Trecho do texto:

Triste, louca ou má: o que é ser mulher

           O que é ser mulher? O conceito parece fácil de definir, mas não é. Ao longo dos séculos foi associada a arquétipos de Maria Madalena ou Maria mãe de Jesus, a pecadora ou santa, a bruxa a ser executada em fogueira ou a esposa cativa. Essa polaridade não dá conta das nuances, das mulheres de carne e osso, das singularidades, das lutas e resistências.

Em meados do século XX, a filósofa Simone Beauvoir já descrevia que não se nasce mulher, se torna mulher, mostrando que não é a questão de nosso sexo biológico que nos define, mas todos os aspectos culturais, políticos, econômicos que incidem sobre o corpo feminino, estabelecendo padrões de comportamento, perspectivas, linguagens.

É importante conceituar o que é mulher? Em termos de políticas públicas sim. Afinal, somos a maioria da população brasileira, mas a minoria nos espaços decisórios; somos a imagem do trabalho precarizado nos serviços domésticos e tantos outros, mas a minoria nos cargos de liderança; somos a filha, a mãe, a avó, que cuida da família, quando os homens abandonaram os filhos, ou os próprios pais; e infelizmente fazemos parte das estatísticas que colocam o Brasil na 5ª posição vergonhosa de feminicídio. Embora em países de economia periférica a situação de vulnerabilidade da mulher se torne mais desigual em relação ao homem, a mulher no mundo é figura de segundo plano e por isso compõe as minorias sociais. Não é sem razão que Simone Beauvoir nomeia seu livro “Segundo Sexo” para tratar sobre a situação feminina.

Dados fornecidos:
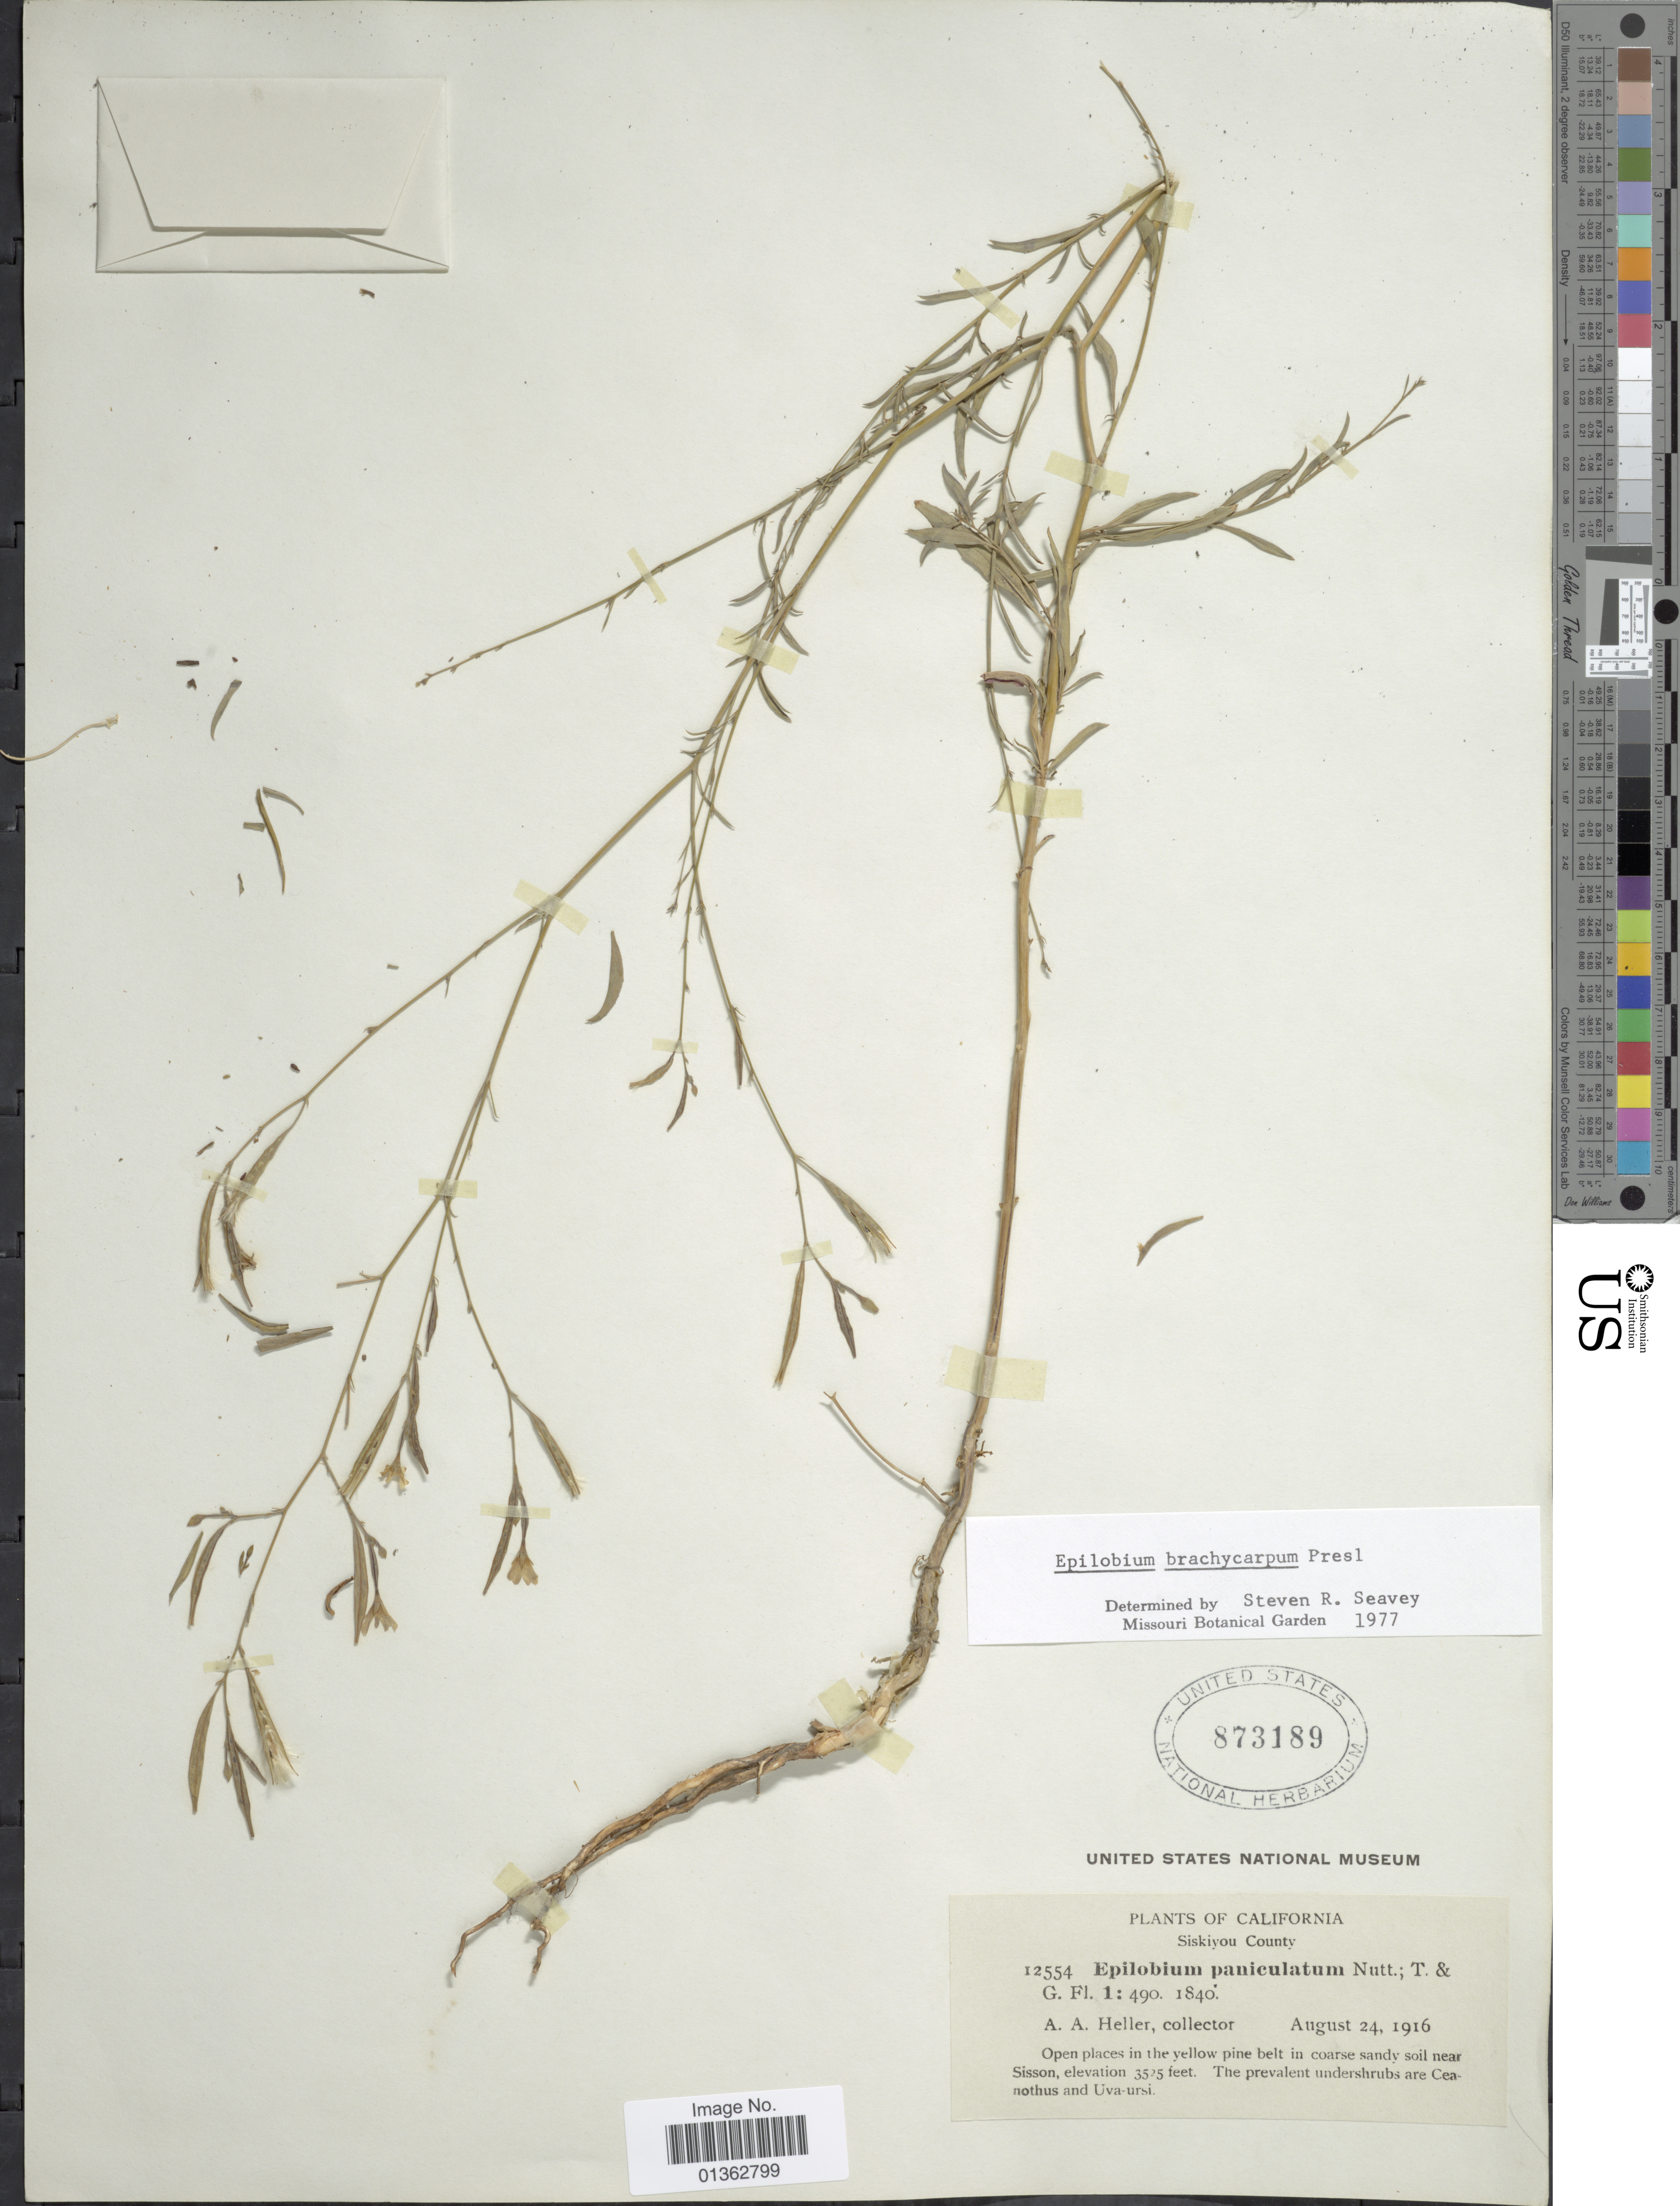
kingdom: Plantae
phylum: Tracheophyta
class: Magnoliopsida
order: Myrtales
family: Onagraceae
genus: Epilobium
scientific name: Epilobium brachycarpum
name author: C. Presl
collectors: A. A. Heller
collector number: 12554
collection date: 1916-08-24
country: United States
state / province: California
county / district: Siskiyou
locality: Siskiyou County.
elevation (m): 1074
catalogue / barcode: US 873189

O que fazer:
A. Liste os aspectos que, segundo o trecho sobre o que é ser mulher, incidem sobre o corpo feminino.
B. Retome o trecho sobre o que é ser mulher logo depois da última frase e continue escrevendo.
Os dados não têm nenhuma relação com o trecho.

Respostas:
A. Culturais, políticos e econômicos.

B.
Uma vez uma colega me perguntou se realmente era importante continuar tocando no assunto do feminismo, afinal hoje em dia as mulheres podem votar, dirigir, fazer faculdade e tantas outras conquistas. Contudo, a pergunta é: qual grupo feminino tem essa possibilidade? Temos a liberdade de dirigir, mas em termos concretos da realidade crua, somos as que engrossam as filas nos transportes coletivos; temos o direito previsto em Constituição do voto, mas ainda há milhões que não exercem esse direito de forma plena, guiando a opinião política com base na do pai ou do marido; somos o grupo com mais Ensino Superior que homens, porém, também compomos os números que mais sofrem com as crises econômicas.

Feminismo não perde a atualidade enquanto houver patriarcado e capitalismo. Isso porque o que faz o capitalismo para continuar operando? Divide a sociedade entre ricos e pobres, brancos e negros, homens e mulheres e tantas outras divisões para que todos os explorados não se articulem, não se unam para a quebra desse sistema perverso de desigualdades e opressões. Atribui-se privilégios a um determinado grupo e esse se sentirá como um pequeno rei com seus súditos, diminuindo as possibilidades de solidariedade entre os oprimidos sociais.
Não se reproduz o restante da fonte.